Fotos Fasching Ganderkesee

Blumen und Torten

24.07.2018

Dem Ganderkeseer Fasching blüht jetzt was: nämlich ein ganzes Feld voller Sonnenblumen, das möglichst viel einbringen soll für den närrischen Nachwuchs. Unter dem Motto „Nimm Dir Sonne mit nach Hause“ laden die Gemeinschaft Ganderkeseer Vereine (GGV) und der Förderverein des Faschings zur Selbstbedienung ein. Der Erlös der Aktion kommt der Kinder- und Jugendarbeit im Fasching zugute. Das Sonnenblumenfeld wurde von Rainer Bücking initiiert und angelegt. Der Landwirt und Ex-Faschingsprinz hat neben seinem Hof am Fahrener Weg 101 die Fläche bereitgestellt sowie Aussaat und Bewässerung vorgenommen. Timo Vetter, GGV-Pressesprecher und Präsidiumsmitglied, kümmerte sich um die Werbung, damit das Sonnenblumenfeld auch ins Auge fällt. Passanten können dort ab sofort – ob zur Tag- oder Nachtzeit – Sonnenblumen in beliebiger Zahl schneiden und mit nach Hause nehmen. Im Kassenhäuschen am Feldrand finden die Nutzer Schneidwerkzeuge. Für jede Blume werden 50 Cent fällig. Vorsitzende Janina Jantzen, Kassenwartin Jessica Unger und Schriftwartin Susanne Sperling vom Förderverein hoffen nun auf eine lange und ertragreiche Aktion. Die Blüte hat gerade erst begonnen.

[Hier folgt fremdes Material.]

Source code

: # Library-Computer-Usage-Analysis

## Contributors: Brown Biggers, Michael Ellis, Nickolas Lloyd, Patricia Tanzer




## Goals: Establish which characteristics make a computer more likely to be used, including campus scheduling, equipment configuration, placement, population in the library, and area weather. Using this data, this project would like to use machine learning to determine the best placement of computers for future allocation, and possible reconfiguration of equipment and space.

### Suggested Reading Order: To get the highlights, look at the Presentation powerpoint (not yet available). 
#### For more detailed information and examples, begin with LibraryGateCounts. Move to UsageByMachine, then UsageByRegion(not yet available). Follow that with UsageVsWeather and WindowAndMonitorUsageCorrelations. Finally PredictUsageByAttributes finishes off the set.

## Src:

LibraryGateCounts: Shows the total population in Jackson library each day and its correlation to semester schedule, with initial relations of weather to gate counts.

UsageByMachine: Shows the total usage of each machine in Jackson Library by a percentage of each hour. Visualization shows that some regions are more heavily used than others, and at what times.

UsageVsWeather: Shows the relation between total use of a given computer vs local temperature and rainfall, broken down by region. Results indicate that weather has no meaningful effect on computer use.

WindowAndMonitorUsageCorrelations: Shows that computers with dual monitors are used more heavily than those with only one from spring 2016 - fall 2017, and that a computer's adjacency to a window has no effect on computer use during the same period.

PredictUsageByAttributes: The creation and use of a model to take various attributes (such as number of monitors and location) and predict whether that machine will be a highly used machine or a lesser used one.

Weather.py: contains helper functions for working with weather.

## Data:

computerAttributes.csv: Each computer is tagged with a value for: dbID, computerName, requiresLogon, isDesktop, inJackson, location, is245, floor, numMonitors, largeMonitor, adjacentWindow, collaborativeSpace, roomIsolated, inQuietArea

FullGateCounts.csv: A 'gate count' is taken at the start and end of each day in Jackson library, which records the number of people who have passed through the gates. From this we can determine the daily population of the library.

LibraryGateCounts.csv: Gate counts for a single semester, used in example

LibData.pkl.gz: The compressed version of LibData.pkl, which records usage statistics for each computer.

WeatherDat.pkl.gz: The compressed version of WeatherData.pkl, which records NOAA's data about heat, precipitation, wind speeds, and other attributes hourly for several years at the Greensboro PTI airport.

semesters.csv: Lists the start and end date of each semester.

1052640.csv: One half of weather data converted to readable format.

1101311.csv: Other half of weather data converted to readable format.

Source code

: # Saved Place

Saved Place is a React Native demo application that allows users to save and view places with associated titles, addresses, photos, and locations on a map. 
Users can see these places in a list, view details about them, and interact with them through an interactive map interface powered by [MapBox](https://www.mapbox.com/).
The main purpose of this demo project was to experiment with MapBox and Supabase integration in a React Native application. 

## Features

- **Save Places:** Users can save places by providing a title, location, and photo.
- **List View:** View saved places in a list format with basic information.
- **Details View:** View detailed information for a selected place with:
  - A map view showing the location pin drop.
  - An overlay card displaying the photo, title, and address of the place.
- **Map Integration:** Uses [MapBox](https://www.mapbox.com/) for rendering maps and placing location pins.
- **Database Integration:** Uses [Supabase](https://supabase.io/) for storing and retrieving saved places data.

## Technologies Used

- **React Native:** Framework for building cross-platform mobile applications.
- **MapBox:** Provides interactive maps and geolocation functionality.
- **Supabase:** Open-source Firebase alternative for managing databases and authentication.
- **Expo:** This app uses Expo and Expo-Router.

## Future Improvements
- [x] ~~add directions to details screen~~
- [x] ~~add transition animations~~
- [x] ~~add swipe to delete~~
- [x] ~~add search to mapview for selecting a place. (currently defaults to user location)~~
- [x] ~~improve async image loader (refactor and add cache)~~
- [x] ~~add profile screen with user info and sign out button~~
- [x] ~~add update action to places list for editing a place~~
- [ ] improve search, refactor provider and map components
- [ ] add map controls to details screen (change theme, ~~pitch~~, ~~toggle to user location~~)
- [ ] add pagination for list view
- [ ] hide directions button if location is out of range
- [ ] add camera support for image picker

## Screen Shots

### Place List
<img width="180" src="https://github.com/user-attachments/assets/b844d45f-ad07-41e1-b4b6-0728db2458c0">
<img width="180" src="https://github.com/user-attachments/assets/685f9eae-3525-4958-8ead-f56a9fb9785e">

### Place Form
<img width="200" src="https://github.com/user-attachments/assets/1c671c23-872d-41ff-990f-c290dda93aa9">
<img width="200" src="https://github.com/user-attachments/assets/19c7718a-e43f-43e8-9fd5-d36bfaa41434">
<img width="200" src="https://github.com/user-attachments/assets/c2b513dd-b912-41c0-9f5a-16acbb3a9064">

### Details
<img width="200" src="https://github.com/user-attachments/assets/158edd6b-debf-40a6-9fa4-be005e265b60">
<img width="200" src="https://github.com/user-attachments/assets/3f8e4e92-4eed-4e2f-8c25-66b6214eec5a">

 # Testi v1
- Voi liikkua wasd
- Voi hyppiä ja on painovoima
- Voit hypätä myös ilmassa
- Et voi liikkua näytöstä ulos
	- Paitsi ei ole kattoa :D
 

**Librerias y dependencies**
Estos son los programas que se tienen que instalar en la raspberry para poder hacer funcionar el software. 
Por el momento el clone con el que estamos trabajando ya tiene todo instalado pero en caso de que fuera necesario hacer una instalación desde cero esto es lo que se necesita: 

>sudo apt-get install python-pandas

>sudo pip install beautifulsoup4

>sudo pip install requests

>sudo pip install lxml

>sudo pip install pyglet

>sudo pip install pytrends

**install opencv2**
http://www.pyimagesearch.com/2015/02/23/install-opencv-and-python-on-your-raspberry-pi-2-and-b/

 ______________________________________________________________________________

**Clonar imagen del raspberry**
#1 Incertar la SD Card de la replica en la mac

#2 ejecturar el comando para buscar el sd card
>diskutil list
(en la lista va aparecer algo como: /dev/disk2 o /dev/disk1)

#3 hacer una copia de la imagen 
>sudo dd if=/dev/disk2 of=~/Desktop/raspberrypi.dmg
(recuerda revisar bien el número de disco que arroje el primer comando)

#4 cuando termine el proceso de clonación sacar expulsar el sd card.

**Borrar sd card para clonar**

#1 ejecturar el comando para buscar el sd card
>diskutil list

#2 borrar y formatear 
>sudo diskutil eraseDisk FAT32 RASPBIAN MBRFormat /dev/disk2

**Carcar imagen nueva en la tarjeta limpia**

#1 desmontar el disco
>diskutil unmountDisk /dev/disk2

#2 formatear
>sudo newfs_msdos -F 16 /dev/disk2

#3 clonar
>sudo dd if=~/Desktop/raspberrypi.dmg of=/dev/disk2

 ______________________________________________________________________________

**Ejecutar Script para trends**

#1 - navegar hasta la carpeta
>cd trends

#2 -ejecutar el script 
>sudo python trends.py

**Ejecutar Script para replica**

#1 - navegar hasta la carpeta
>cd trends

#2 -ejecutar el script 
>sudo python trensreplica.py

Über einen vollen Saal freute sich am Sonntagnachmittag Dieter Strodthoff, Vorsitzender des VdK-Ortsverbandes Ganderkesee: Gut 200 Mitglieder waren zum alljährlichen Sommerfest ins aramäische Gemeindezentrum (früher Gasthof Westermann) gekommen. Bereits zum 14. Mal fand das Sommerfest statt, wie der Vorsitzende in seiner kurzen Begrüßung berichtete. Angefangen hatte alles bei ihm zu Hause in Schlutter mit weniger als 50 Gästen unterm Gartenpavillon. Dann zog der VdK zum Hof Kunst, ebenfalls noch in Schlutter, um, wo mit 150 Teilnehmern aber auch bald die Fassungsgrenze erreicht war. Hervorragend geeignet gewesen sei danach der Gasthof Witte in Immer – aber der wurde vor zwei Jahren geschlossen. Im Haus der syrisch-orthodoxen Gemeinde habe man nun ein Quartier mitten im Ort gefunden. „Etwas Besseres konnte uns nicht passieren“, sagte Strudthoff, bevor er die Mitglieder ans Kuchenbuffet bat, wo 35 Torten und Kuchen – alle von den Frauen (und auch einigen Männern) des VdK gebacken – zur Auswahl standen. Auch die 30 Salate fürs abendliche Grillen waren allesamt selbst zubereitet worden. Nur für die Musik sorgte der 870 Mitglieder starke Ortsverband nicht selber: Die steuerten „Die Feschen Jungs“ bei.